Fig. 7. Degradation of multi-ubiquitinated substrates.

Degradation of substrate proteins modified with two K48-linked ubiquitin chains or bearing two co-translated single ubiquitin domains by the indicated proteasome types was followed under single-turnover conditions (5 nM substrate, 25 nM proteasome) in the presence of 1 mM ATP at 30 °C. The graphs show substrate fluorescence as a percentage of the initial fluorescence as a function of time in minutes. Proteasome types are described in Supplementary Table 1 (TM triple mutant proteasome).

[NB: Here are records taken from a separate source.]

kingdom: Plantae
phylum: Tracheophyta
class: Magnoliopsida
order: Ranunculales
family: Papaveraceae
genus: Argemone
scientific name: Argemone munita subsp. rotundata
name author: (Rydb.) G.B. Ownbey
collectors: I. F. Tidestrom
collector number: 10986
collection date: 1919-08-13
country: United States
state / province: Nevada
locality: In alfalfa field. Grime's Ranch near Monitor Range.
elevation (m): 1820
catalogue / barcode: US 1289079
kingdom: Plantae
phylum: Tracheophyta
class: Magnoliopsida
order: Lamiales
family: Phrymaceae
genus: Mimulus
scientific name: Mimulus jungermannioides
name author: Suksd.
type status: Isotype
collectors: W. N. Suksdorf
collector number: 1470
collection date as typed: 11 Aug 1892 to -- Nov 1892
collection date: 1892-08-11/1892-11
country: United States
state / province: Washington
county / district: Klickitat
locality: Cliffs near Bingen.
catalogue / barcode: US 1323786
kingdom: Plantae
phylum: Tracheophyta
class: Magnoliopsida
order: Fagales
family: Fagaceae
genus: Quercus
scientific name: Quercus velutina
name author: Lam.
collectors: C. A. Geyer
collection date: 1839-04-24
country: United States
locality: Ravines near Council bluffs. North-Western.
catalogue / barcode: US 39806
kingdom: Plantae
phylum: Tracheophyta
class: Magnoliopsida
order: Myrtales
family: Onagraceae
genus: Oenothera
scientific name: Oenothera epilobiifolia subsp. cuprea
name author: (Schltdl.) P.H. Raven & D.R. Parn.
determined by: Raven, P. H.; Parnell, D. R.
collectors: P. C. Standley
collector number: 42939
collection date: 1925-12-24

Each panel shows the degradation of particular substrates, and as follows: a Ub₃(K48)-35-Ub₃(K48)-GFP-35 and b Ub-35-Ub-GFP-35. Source data are provided as a Source Data file.

Fig. 8. Degradation of UBL-targeted substrates.

Degradation of substrate proteins with ubiquitin-like domains derived from Rad23 (UBL) by the indicated proteasome types was followed under single-turnover conditions (5 nM substrate, 25 nM proteasome) in the presence of 1 mM ATP at 30 °C. The graphs show substrate fluorescence as a percentage of the initial fluorescence as a function of time in minutes. Proteasome types are described in Supplementary Table 1 (TM triple mutant proteasome). Each panel shows the degradation of particular substrates, and as follows: a UBL-GFP-35 and b UBL-GFP-95 on different proteasome mutants. Source data are provided as a Source Data file.